Le prévenu comparaît pour des faits d’homicide involontaire et de destruction de biens privés par accident de la circulation. Dès les premières heures de la matinée, le tribunal a été pris d’assaut par des autorités locales, des représentants des syndicats de transporteurs, des chauffeurs, des proches des victimes ainsi que de nombreux citoyens venus suivre cette audience très attendue.
À la barre, Mamadou Saliou Diallo a reconnu les faits qui lui sont reprochés, tout en précisant qu’il s’agissait d’un acte involontaire. Revenant sur les circonstances du drame, il a admis qu’il roulait à vive allure au moment de l’accident. En revanche, il a rejeté les accusations selon lesquelles il aurait pris la fuite après le drame.

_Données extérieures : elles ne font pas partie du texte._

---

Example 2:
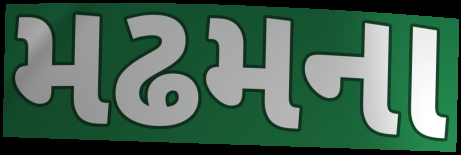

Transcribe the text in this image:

મઢમના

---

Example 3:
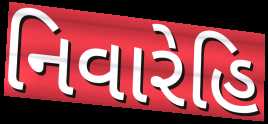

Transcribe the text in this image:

નિવારેહિ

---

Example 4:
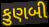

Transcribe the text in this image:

કુણબી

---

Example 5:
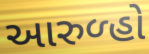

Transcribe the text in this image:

આરુળ્હો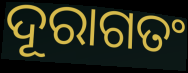
ଦୂରାଗତଂ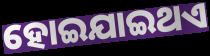
ହୋଇଯାଇଥଏ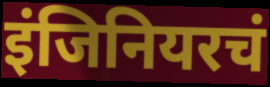
इंजिनियरचं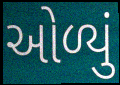
ઓળ્યું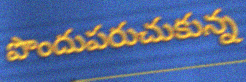
పొందుపరుచుకున్నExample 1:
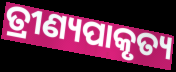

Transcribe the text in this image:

ତ୍ରୀଣ୍ୟପାକୃତ୍ୟ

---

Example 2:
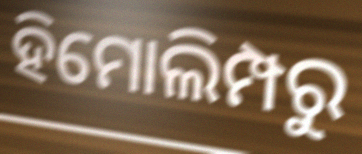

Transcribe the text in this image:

ହିମୋଲିମ୍ପରୁ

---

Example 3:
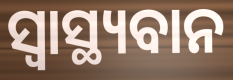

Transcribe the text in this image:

ସ୍ୱାସ୍ଥ୍ୟବାନ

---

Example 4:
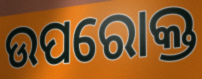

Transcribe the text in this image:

ଉପରୋକ୍ତ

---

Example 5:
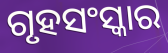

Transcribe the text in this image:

ଗୃହସଂସ୍କାରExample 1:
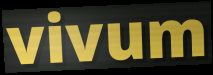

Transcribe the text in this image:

vivum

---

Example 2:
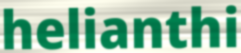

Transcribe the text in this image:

helianthi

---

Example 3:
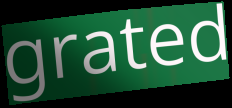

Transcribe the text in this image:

grated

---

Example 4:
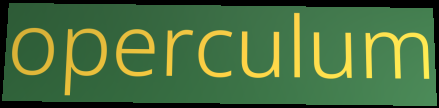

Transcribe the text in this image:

operculum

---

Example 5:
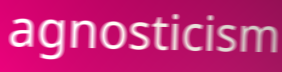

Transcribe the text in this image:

agnosticism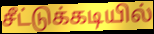
சீட்டுக்கடியில்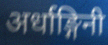
अर्धाङ्गिनी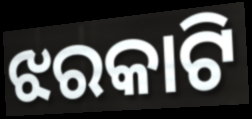
ଝରକାଟିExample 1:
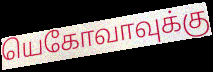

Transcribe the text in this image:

யெகோவாவுக்கு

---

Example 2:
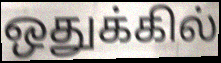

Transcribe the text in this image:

ஒதுக்கில்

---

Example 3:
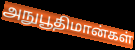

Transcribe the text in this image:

அநுபூதிமான்கள்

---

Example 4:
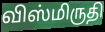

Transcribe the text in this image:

விஸ்மிருதி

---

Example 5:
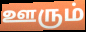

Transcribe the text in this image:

ஊரும்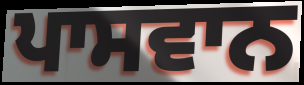
ਪਾਸਵਾਨ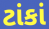
ટાંકાં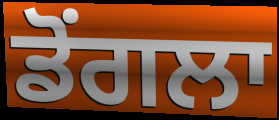
ਡੋਂਗਲਾ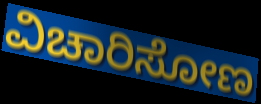
ವಿಚಾರಿಸೋಣ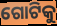
ଗୋଟିକୁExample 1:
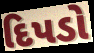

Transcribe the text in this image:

દિપડો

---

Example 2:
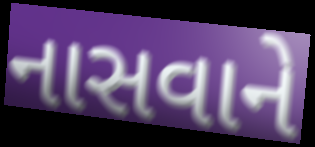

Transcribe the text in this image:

નાસવાને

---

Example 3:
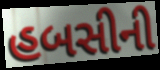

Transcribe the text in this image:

હબસીની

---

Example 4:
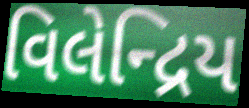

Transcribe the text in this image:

વિલેન્દ્રિય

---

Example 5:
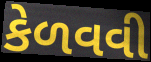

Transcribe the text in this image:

કેળવવી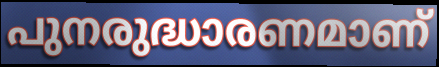
പുനരുദ്ധാരണമാണ്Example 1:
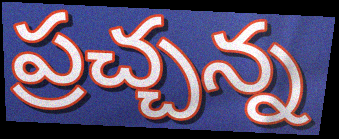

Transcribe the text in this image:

ప్రచ్చన్న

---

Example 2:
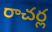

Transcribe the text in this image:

రాచర్ల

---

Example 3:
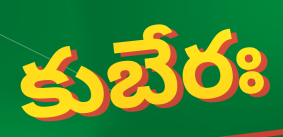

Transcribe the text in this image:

కుబేరః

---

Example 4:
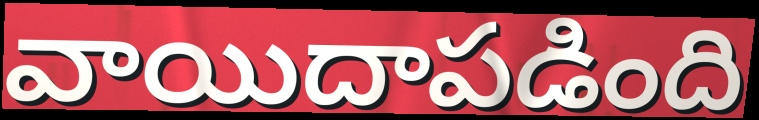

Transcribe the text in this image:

వాయిదాపడింది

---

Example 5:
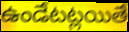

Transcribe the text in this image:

ఉండేటట్లయితేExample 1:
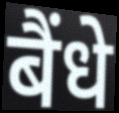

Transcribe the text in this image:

बैंधे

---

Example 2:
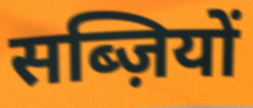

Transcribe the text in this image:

सब्ज़ियों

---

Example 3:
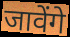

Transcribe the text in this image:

Interrogé sur son état au moment des faits, le chauffeur a également affirmé qu’il n’était pas sous l’influence de stupéfiants.

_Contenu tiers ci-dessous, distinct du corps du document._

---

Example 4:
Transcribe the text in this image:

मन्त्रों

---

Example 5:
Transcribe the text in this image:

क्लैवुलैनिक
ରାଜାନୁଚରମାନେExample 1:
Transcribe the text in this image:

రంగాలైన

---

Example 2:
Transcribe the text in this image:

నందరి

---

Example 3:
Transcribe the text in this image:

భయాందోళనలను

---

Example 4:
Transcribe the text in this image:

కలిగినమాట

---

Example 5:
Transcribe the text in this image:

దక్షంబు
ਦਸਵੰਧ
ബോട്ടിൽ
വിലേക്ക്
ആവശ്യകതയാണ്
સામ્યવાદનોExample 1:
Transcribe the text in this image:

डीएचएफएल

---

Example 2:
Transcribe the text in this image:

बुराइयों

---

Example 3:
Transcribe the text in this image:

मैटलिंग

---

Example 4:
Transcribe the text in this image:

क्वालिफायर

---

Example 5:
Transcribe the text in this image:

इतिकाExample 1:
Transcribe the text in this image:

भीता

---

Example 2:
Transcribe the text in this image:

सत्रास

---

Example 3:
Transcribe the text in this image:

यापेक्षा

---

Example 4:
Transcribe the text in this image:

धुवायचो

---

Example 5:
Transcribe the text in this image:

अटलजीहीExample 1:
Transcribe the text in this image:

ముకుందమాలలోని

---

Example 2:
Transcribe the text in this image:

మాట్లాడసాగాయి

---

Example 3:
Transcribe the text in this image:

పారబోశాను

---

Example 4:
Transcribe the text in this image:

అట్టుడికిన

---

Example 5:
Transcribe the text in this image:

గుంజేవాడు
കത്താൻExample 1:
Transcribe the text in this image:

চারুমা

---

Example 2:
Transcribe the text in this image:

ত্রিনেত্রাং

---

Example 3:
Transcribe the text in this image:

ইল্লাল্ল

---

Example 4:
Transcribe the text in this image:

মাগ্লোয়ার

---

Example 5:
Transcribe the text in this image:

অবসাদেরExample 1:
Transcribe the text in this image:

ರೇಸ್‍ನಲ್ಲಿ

Après les réquisitions du ministère public, la partie civile a été entendue par le tribunal. L’un des proches des victimes, qui a perdu son épouse et ses quatre enfants dans cet accident, était représenté à l’audience par son jeune frère, Oumar Rafiou Baldé.

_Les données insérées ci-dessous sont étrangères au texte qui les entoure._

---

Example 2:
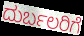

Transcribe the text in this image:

ದುರ್ಬಲರಿಗೆ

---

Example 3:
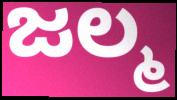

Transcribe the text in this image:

ಜಲ್ಮ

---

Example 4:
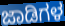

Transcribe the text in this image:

ಜಾಡಿಗಳ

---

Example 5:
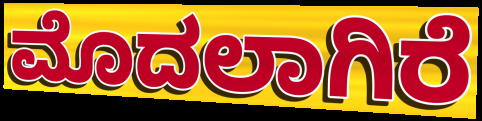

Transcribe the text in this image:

ಮೊದಲಾಗಿರೆ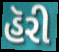
હૅરી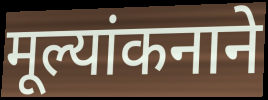
मूल्यांकनाने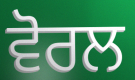
ਵੋਰਲ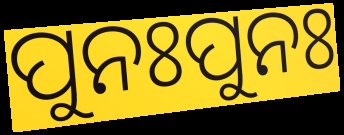
ପୁନଃପୁନଃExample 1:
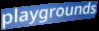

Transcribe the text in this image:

playgrounds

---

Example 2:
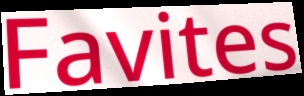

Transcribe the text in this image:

Favites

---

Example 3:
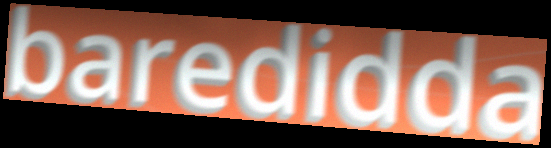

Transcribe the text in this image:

baredidda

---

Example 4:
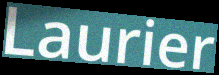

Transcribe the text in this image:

Laurier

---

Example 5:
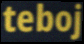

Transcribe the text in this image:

teboj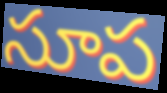
సూప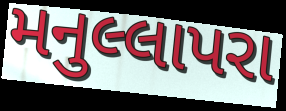
મનુલ્લાપરા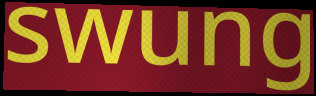
swung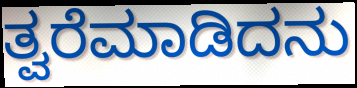
ತ್ವರೆಮಾಡಿದನು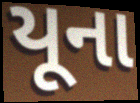
યૂનાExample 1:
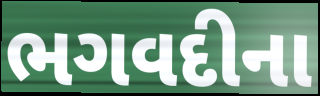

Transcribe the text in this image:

ભગવદીના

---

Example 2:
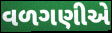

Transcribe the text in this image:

વળગણીએ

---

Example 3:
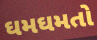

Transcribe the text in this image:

À la barre, ce dernier a exprimé la douleur et la consternation de la famille avant de réclamer une indemnisation de trois milliards de francs guinéens au titre des préjudices subis.
Au cours des débats, le tribunal a également ordonné la comparution de la compagnie d’assurance du véhicule impliqué dans l’accident afin d’éclaircir certains aspects du dossier.
À l’issue de cette première audience, le tribunal de première instance de Mamou a décidé de renvoyer l’affaire au 28 juillet 2026 pour la suite des débats.